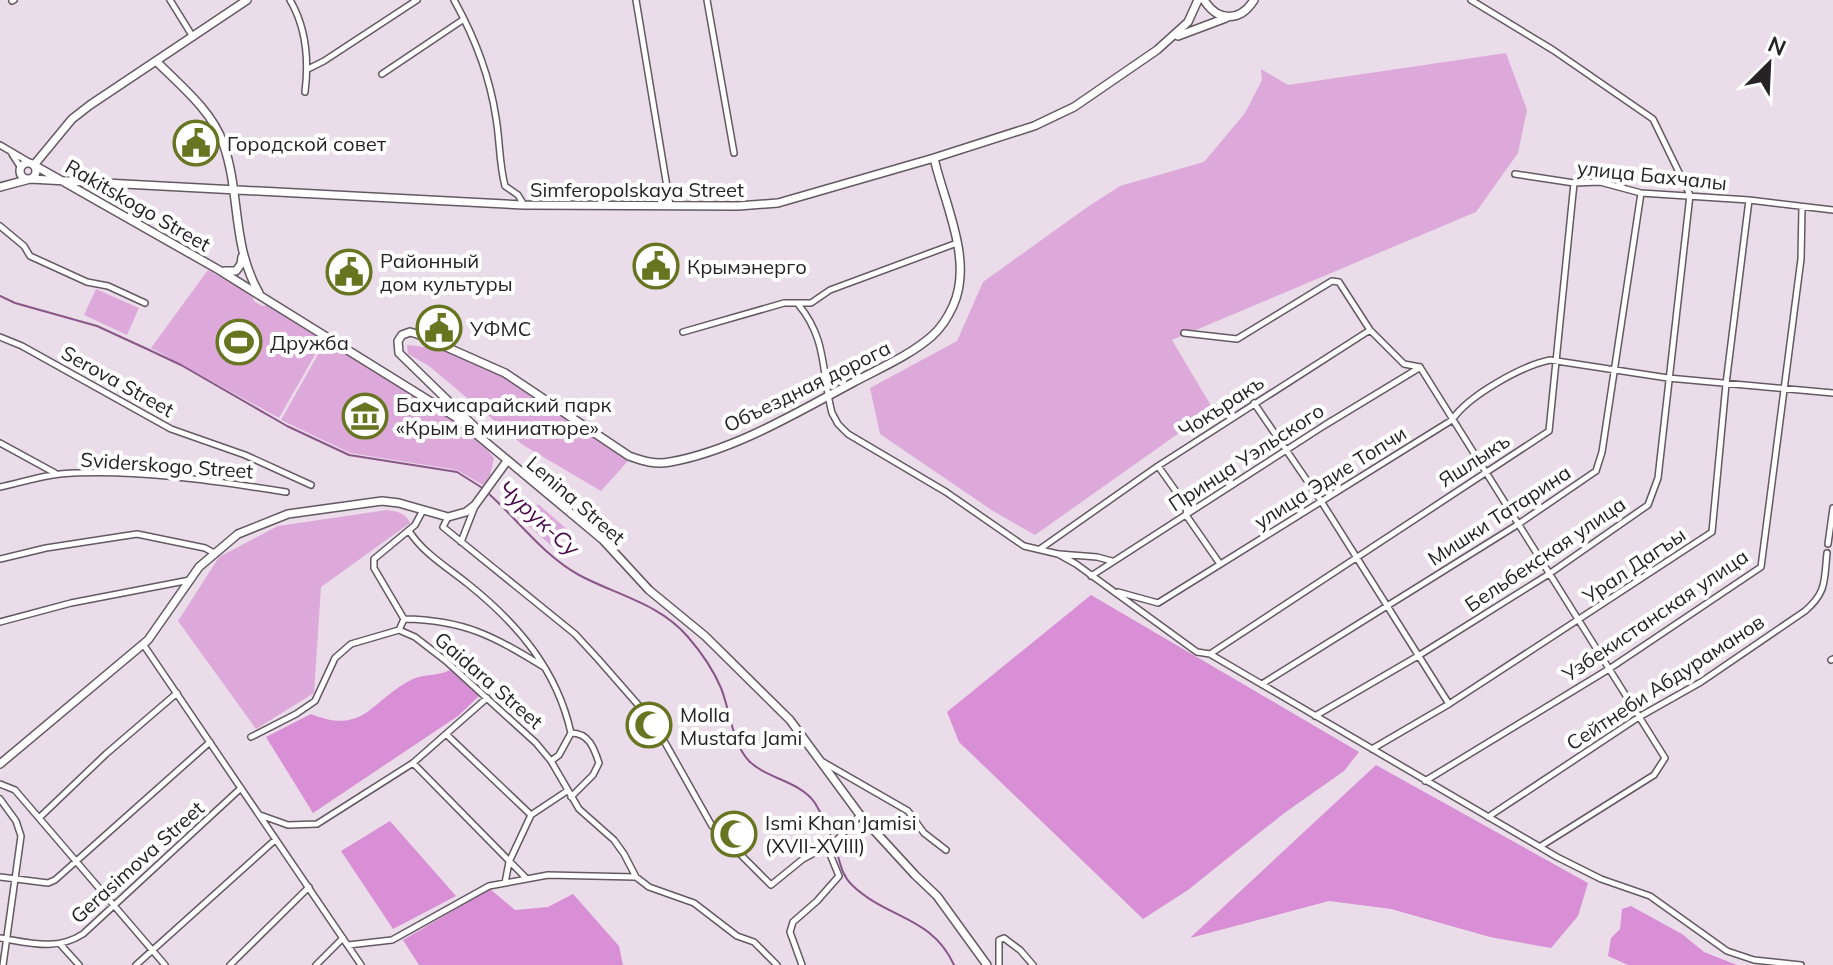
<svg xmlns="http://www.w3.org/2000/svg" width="1833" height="965" viewBox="0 0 1833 965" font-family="Mulish,sans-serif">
<rect width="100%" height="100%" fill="#eadde9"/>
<path fill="#dda9db" d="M1506,53l21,57 -9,43 -42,59 -304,128 41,69 -178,126 -42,-24 -113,-77 -10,-46 87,-47 26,-59 103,-74 34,-22 84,-24 41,-49 17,-33 -1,-11 27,16z
M208,270l44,25 2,6 8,5 7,-1 56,32 -46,81 -128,-70z
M96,289l43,19 -12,27 -43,-20z
M325,342c47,28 139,73 169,116l-4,18 -7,9 -26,-15 -107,-17 -69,-33z
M407,345l37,4 47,20 137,92 -27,30 -78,-46 -94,-79 -21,-12z
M538,504l31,27 -15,17 -31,-27z
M387,510c11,2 18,2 23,13l-89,64 -7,106 -58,36 -78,-108 41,-64 59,-31z"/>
<path fill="#d88fd6" d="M1091,595l268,157 -15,19 -61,43 -95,76 -45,29 -184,-177 -12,-30z
M450,670l29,26 -21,20 -145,97 -47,-76 45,-23c55,22 60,-15 102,-35 11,-5 25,-3 37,-9z
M1376,765l212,118 -10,33 -27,32 -61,-11 -99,-28 -62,-8 -139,37z
M390,821l66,75 -63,33 -52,-78z
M490,889l25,21 33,-3 25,-13 46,52 4,19h-204l-16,-25z
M1631,906l51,28 22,18 33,13h-109l-20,-9 3,-18 9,-9 2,-20z"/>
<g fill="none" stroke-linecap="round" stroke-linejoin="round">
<path stroke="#885687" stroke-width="2" d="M0,296l15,7 82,23 50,23 34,16 106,61 62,29 108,17 27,17
M489,494c29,26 55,62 90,81 37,20 80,28 109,62 13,15 25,32 33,51 9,22 11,55 28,73 18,18 51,20 66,42 8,13 15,30 20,44 5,13 6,28 17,38 35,34 80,31 102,80"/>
<g stroke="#645963" stroke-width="8">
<path id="minor" d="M170,0l23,37
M290,0c17,29 19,60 15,92
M454,0c20,36 36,77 42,118 4,23 3,45 9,68l13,9 6,10
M636,0l34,205
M707,0l27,153
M12,1l2,-1
M308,69l16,-8 93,-61
M382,74l82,-55
M0,145l34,20
M12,154l9,14
M1515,174l59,9 26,-1 41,11 108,7 84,10
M0,226l24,20 6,10 57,26 21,4 37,17
M798,304c30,36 23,68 34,109l6,11 10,10 98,58 78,54 34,8 18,10 121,88 13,2 347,203 44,22 49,17 77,55 27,9 47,5
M683,332l101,-29h27l19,-13 127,-47
M1184,333l53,6 95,-58 7,1 31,48
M0,337l22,9 149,83 74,26 66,30
M1420,367l245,391 -11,17 -113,71
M1254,403l67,98 128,203
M0,443l55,30
M1158,466l29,41 -1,8 34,49
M0,487c20,-4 40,-11 60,-13 68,-6 157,7 226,18
M448,517l-5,10 132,107 23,25 56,64 58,103 59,59 32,-26 32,-17 25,-27
M409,531c15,23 38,36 59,53 50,40 89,86 103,149
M461,542l14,-36
M1828,544l5,-36
M1040,549l118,-83 212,-136 34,34 16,3
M1059,554l38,3 15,4
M0,559l46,-11 91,-14 68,14 9,5
M1091,576l234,-151 94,-57
M1118,592l40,11 294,-183c16,-24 69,-54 98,-60l118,18 165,15
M404,619c61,1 89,17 140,48
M0,622l71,-19 119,-23
M399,630l5,-11 -30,-51v-9l41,-34 8,-15
M143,644l218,321
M1210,654l339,-223 25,-248
M1831,660l2,-1
M1262,684l255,-159 79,-54 6,-19 39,-259
M1315,716l103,-60 131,-82 99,-69 10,-27 32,-283 -37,-76 -100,-69 -82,-50
M447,735l84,80
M251,737l45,-23 19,-13 20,-43 16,-14 48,-14 16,7 31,24 90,82 15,18 28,48 35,31 10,14 12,23 13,10 45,16 43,33 17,6 23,23
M1372,749l77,-45 263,-172 14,-148 23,-184
M551,761l8,-6 12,-22c18,0 23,15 28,30l-6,12 -22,22
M823,762l85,49 16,22 22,17
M413,763l113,115
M1425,781l184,-112 152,-102 40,-308 1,-52
M0,784l15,6 150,175
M0,799l16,22 5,15 -18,129
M260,815l28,10 29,-1 96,-61 74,-65
M1488,817l151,-100 62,-35 104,-71c22,-19 19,-30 22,-58
M39,818l67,-64 71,-61
M0,877l48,6 7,-3 155,-138
M505,883l4,-21 22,-47 36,-24
M0,938c30,5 57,13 83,-4l158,-146
M61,945l18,20
M348,945l44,-5 97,-54 59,-11 87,2
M136,965l139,-125
M230,965l79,-78
M316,965l27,-27
M802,965l-12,-33 3,-10 24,-21 22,-25 -12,-29
M999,965v-25l5,-2 16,12 13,15"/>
</g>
<g stroke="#645963" stroke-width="10">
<path id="secondary" d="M247,0l-157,105 -18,14 -38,46 185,105 238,148 146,122 46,50 56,46 85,84 70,95 55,60 22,21 50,69
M1204,0c14,22 36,22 50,0
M1178,36l48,-18
M157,62c23,23 55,49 66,81 18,50 8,101 36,150
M20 171a8 8 0 1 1 16 0a8 8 0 1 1-16 0Z
M0,187l30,-8 494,26 214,1 40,-3 156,-45 100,-32 40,-19 83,-57 31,-28 10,-22
M225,271h11l5,-7 1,-7
M480,432l-81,-79 -1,-12 4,-6 8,-3 7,2 88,39 124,83c14,5 26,9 41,6 63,-11 128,-50 184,-80 26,-14 55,-26 78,-46 9,-8 16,-19 21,-30 21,-45 -9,-103 -19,-148
M0,764l148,-124 51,-73 39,-33 50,-20 94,-13 17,2 49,14 18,-5 9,-7 32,-44"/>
</g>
<use href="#minor" stroke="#fff" stroke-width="5"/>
<use href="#secondary" stroke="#fff" stroke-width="7"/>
</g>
<defs>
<g id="civic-ring" transform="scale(2.3)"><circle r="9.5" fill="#fff" stroke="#677420" stroke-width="1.5"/><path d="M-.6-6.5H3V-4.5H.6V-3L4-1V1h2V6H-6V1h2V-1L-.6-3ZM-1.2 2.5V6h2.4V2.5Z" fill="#677420"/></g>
<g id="stadium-ring" transform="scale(2.3)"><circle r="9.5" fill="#fff" stroke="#677420" stroke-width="1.5"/><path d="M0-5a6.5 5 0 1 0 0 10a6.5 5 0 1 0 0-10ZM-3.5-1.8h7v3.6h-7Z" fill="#677420"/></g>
<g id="museum-ring" transform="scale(2.3)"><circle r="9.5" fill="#fff" stroke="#677420" stroke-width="1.5"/><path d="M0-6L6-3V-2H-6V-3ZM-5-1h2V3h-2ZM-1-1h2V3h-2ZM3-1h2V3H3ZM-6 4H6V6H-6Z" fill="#677420"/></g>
<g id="mosque-ring" transform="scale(2.3)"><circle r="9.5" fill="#fff" stroke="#677420" stroke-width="1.5"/><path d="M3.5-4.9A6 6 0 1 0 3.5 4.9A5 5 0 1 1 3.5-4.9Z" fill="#677420"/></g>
</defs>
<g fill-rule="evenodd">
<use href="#civic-ring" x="196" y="143"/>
<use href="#civic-ring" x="656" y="266"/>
<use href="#civic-ring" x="349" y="272"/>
<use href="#civic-ring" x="439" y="328"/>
<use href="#stadium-ring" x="239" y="342"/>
<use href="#museum-ring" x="365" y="416"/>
<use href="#mosque-ring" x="649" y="725"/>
<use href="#mosque-ring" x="734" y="834"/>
</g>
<g text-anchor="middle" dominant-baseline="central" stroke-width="8" stroke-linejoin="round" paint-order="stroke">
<g font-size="20" fill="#262226" stroke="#fff" text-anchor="start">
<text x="227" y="143">Городской совет</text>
<text x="380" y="260">Районный<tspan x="380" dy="23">дом культуры</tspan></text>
<text x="687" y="266">Крымэнерго</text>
<text x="470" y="328">УФМС</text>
<text x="270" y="342">Дружба</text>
<text x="396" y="404">Бахчисарайский парк<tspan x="396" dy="23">«Крым в миниатюре»</tspan></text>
<text x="680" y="714">Molla<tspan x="680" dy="23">Mustafa Jami</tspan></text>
<text x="765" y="822">Ismi Khan Jamisi<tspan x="765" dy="23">(XVII-XVIII)</tspan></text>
</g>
<g font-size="20" fill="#262226" stroke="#fff">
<text transform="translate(1652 175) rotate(6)">улица Бахчалы</text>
<text x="637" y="189">Simferopolskaya Street</text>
<text transform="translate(138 205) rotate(30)">Rakitskogo Street</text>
<text transform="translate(118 381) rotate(29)">Serova Street</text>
<text transform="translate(807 386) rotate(-26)">Объездная дорога</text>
<text transform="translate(1221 406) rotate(-33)">Чокъракъ</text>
<text transform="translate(1246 457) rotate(-33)">Принца Уэльского</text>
<text transform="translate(1474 460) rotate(-33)">Яшлыкъ</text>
<text transform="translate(167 465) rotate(4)">Sviderskogo Street</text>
<text transform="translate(1330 477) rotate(-32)">улица Эдие Топчи</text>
<text transform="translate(576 500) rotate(41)">Lenina Street</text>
<text transform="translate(1499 515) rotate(-33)">Мишки Татарина</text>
<text transform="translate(1545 554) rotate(-34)">Бельбекская улица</text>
<text transform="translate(1634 565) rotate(-34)">Урал Дагъы</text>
<text transform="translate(1655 615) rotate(-34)">Узбекистанская улица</text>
<text transform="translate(489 680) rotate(41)">Gaidara Street</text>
<text transform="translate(1665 682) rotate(-33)">Сейтнеби Абдураманов</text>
<text transform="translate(137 862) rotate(-42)">Gerasimova Street</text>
</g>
<g font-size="22" font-style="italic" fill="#4b094c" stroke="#fff">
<text transform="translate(539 518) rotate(42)">Чурук-Су</text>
</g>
</g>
<g transform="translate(1769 64) rotate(24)" stroke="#ffffff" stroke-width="6" paint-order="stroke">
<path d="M0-6L14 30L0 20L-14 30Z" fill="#262226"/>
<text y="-12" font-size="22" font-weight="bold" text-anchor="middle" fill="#262226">N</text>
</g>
</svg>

Task to complete:
Only a number is wanted: how many lines of the material above hold "round"?

Exercise solution:
2